Spark DataFrame Column Type Conversion using CAST

Post author:Vithal S
Post last modified:January 31, 2020
Post category:Apache Spark
Reading time:5 mins read

In my other post, we have discussed how to check if Spark DataFrame column is of Integer Type. Some application expects column to be of a specific type. For example, Machine learning models accepts only integer type. In this article, we will check how to perform Spark DataFrame column type conversion using the Spark dataFrame CAST method.

Spark DataFrame Column Type Conversion

You can use the Spark CAST method to convert data frame column data type to required format.

Test Data Frame

Following is the test data frame (df) that we are going to use in the subsequent examples.

testDF = sqlContext.createDataFrame([(1,"111"), (2,"111"), (3,"222"), (4,"222"), (5,"222"), (6,"111"), (7,"333"), (8,"444")], ["id", "d_id"])

Test Data Frame Schema

Use DF.schema to check the schema or structure of the test DF.

>>> testDF.schema
StructType(List(StructField(id,LongType,true), StructField(d_id,StringType,true)))

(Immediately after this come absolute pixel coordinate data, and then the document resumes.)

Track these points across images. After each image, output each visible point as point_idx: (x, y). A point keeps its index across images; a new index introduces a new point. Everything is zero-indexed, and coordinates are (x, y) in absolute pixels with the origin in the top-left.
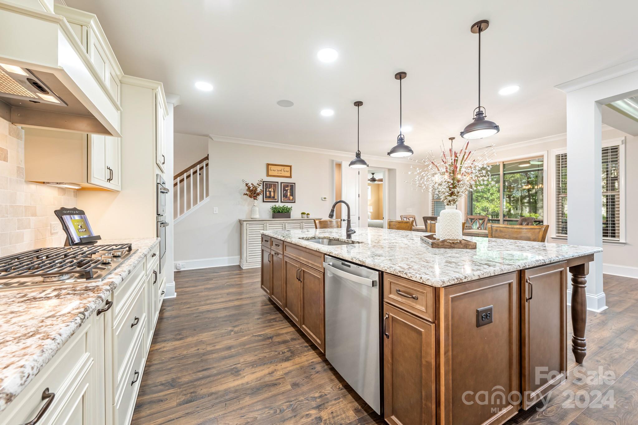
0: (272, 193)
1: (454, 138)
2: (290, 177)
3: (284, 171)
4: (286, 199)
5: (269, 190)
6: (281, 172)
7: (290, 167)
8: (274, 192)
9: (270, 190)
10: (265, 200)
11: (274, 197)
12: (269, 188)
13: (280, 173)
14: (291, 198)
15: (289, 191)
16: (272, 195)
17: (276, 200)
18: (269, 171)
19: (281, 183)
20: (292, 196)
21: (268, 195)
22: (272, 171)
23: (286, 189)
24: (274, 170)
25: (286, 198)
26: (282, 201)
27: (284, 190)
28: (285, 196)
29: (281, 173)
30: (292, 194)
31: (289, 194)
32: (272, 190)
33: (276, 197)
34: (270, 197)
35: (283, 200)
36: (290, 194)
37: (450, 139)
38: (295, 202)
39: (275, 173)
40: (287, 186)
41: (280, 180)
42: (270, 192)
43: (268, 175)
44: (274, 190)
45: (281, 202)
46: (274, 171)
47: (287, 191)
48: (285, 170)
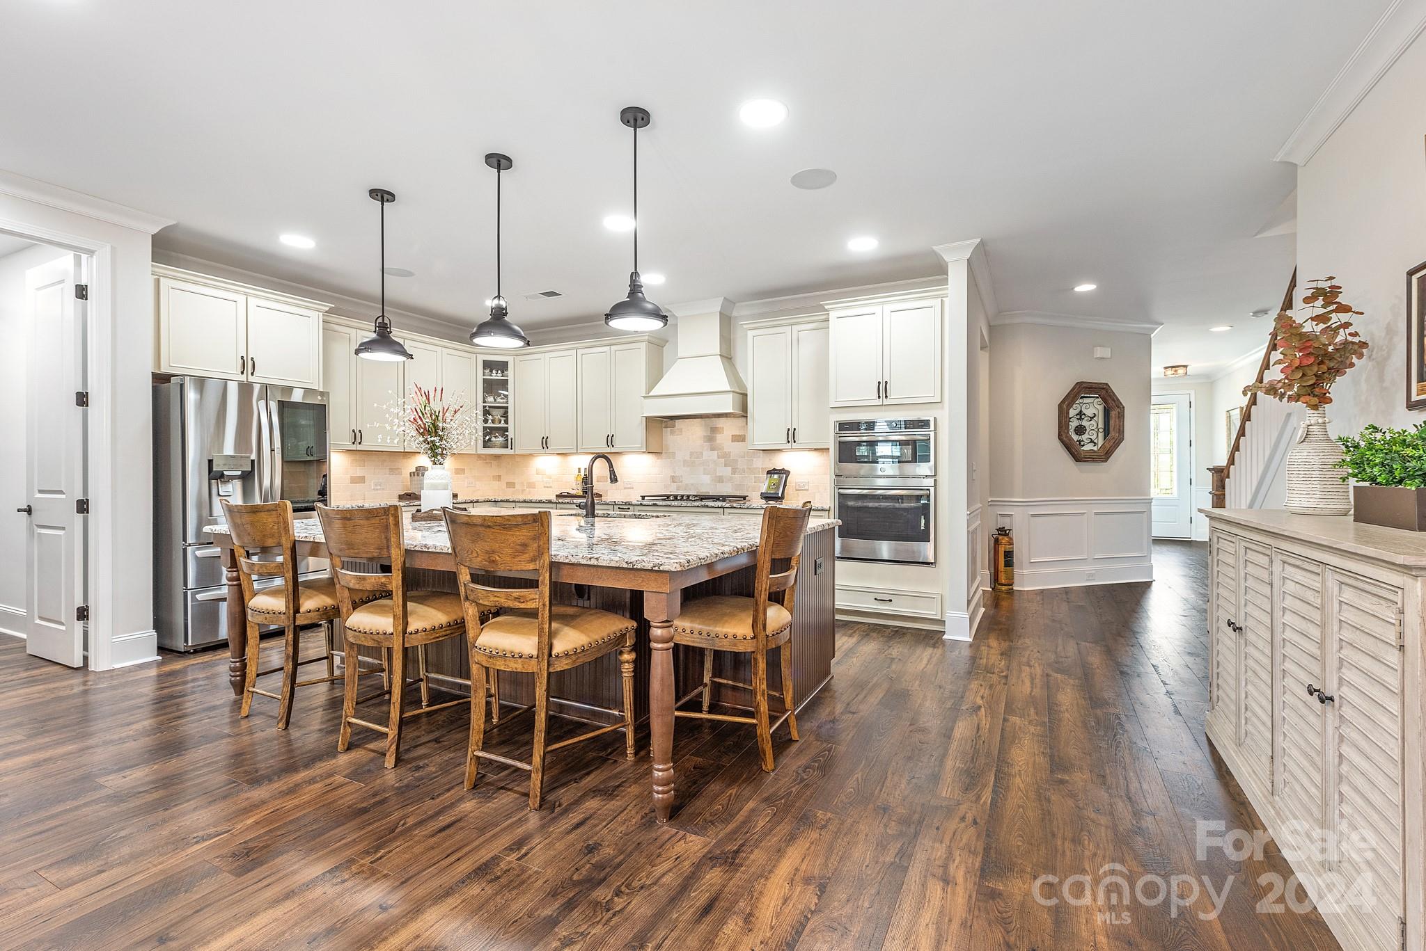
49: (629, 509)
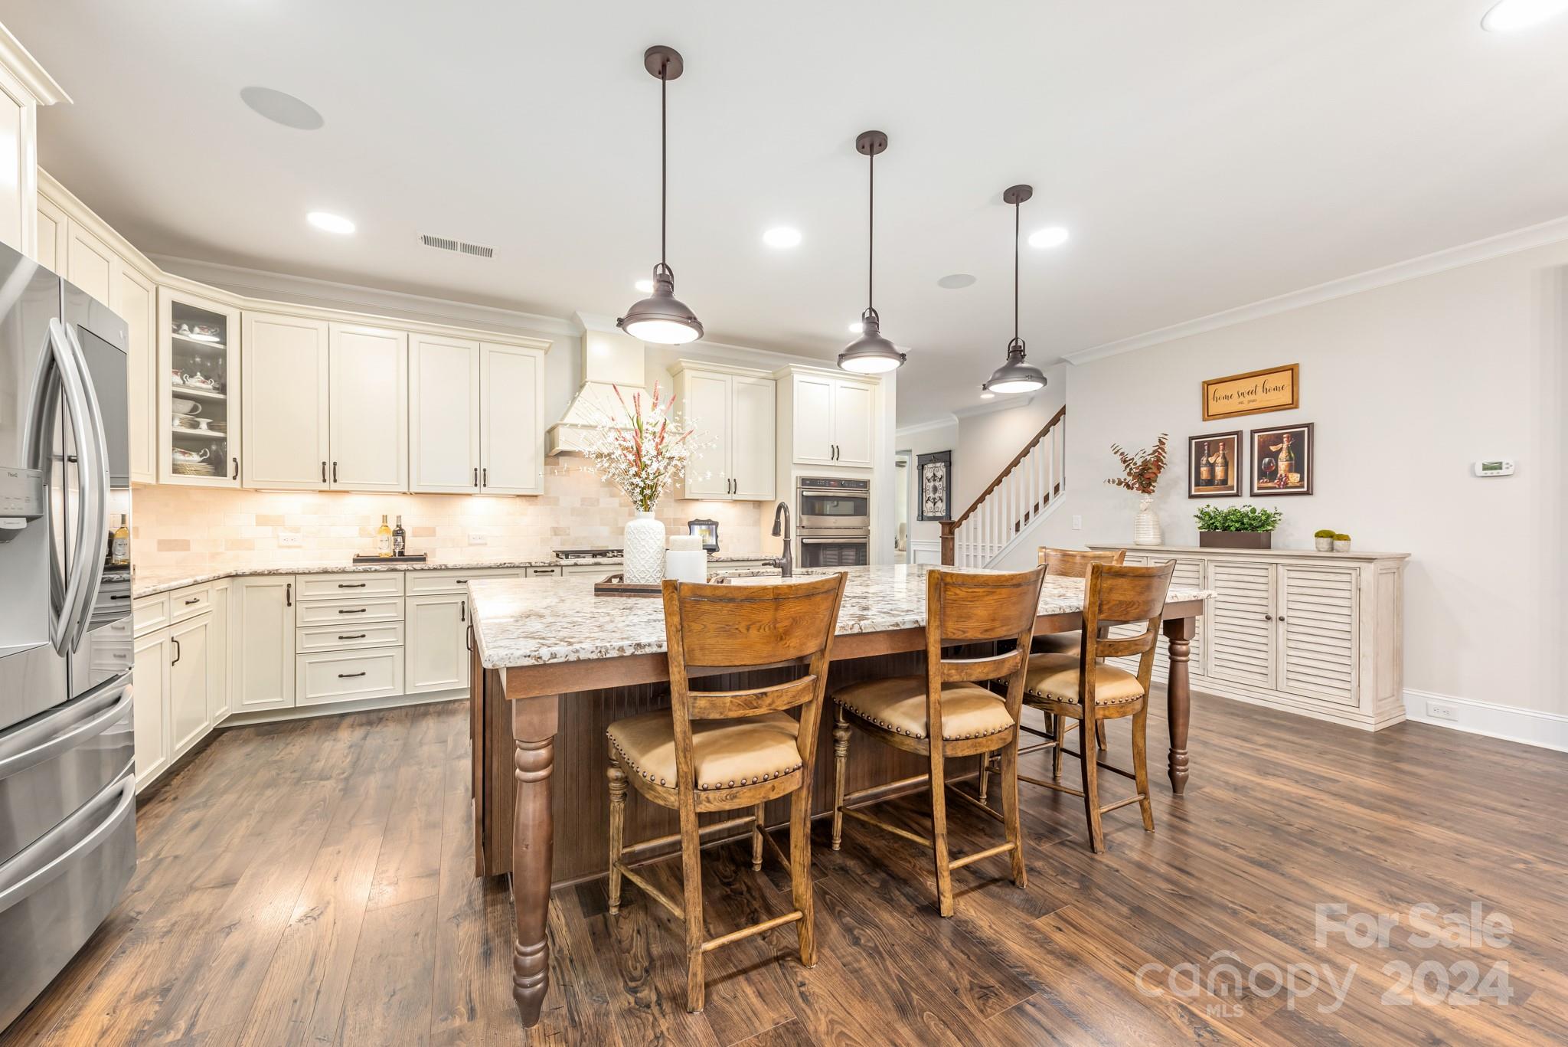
0: (1220, 469)
2: (1294, 404)
3: (1266, 390)
4: (1270, 485)
5: (1207, 461)
6: (1252, 397)
7: (1293, 367)
8: (1226, 465)
9: (1212, 460)
10: (1193, 493)
11: (1224, 482)
12: (1209, 456)
13: (1249, 402)
14: (1294, 478)
15: (1283, 455)
16: (1219, 472)
17: (1232, 488)
18: (1211, 402)
19: (1253, 432)
20: (1296, 471)
21: (1205, 475)
22: (1222, 402)
23: (1273, 448)
24: (1225, 397)
25: (1272, 480)
26: (1256, 491)
27: (1264, 451)
28: (1268, 473)
29: (1254, 401)
30: (1297, 465)
31: (1282, 466)
32: (1220, 460)
33: (1233, 481)
34: (1210, 482)
35: (1259, 488)
36: (1290, 466)
38: (1307, 492)
39: (1233, 405)
40: (1278, 439)
41: (1245, 424)
42: (1212, 466)
43: (1208, 416)
44: (1224, 457)
45: (1253, 495)
46: (1228, 398)
47: (1275, 455)
48: (1267, 386)
49: (553, 571)
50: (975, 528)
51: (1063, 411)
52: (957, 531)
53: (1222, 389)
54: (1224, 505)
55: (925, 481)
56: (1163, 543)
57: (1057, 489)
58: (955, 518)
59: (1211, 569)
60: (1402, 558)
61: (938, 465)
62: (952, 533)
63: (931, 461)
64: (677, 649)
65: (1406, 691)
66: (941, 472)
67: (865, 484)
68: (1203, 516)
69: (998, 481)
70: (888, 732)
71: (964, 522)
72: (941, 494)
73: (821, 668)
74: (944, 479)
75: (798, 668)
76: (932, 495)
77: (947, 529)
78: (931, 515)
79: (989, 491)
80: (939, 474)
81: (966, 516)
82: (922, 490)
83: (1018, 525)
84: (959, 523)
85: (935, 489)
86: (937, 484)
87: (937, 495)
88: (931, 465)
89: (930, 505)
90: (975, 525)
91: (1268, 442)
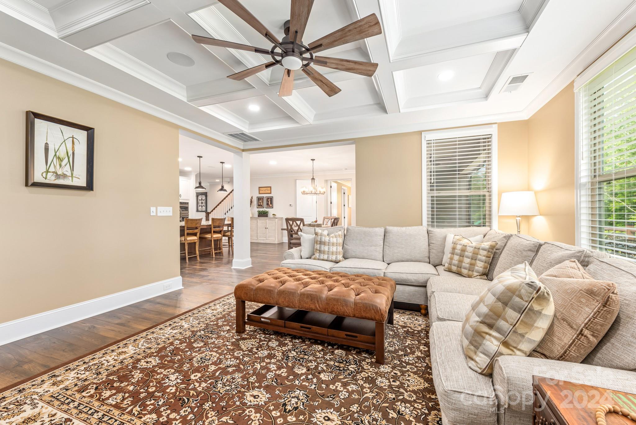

Note that, column d_id is of StringType. As it contains data of type integer , we will convert it to integer type using Spark data frame CAST method.

Spark DataFrame CAST Method

The CAST function convert the column into type dataType. This is one of the handy method that you can use with data frame.

Syntax

Following is the CAST method syntax

dataFrame["columnName"].cast(DataType())

Where, dataFrame is DF that you are manupulating. columnName name of the data frame column and DataType could be anything from the data Type list.

Data Frame Column Type Conversion using CAST

In this section, we will use the CAST function to convert the data type of the data frame column to the desired type.

For example, consider below example to convert d_id column to integer type. d_id column holds data which is of type integer. We will apply the CAST method to convert it to integerType.

>>> testDF = testDF.withColumn("d_idTmp", testDF["d_id"].cast(IntegerType())).drop(" d_id").withColumnRenamed("d_idTmp", "d_id")

Now, very the schema again to confirm

>>> testDF.schema
StructType(List(StructField(id,LongType,true), StructField(d_id,IntegerType,true)))

As you can see, pyspark data frame column type is converted from string to integer type.

Hope this helps 🙂

Tags: Apache Spark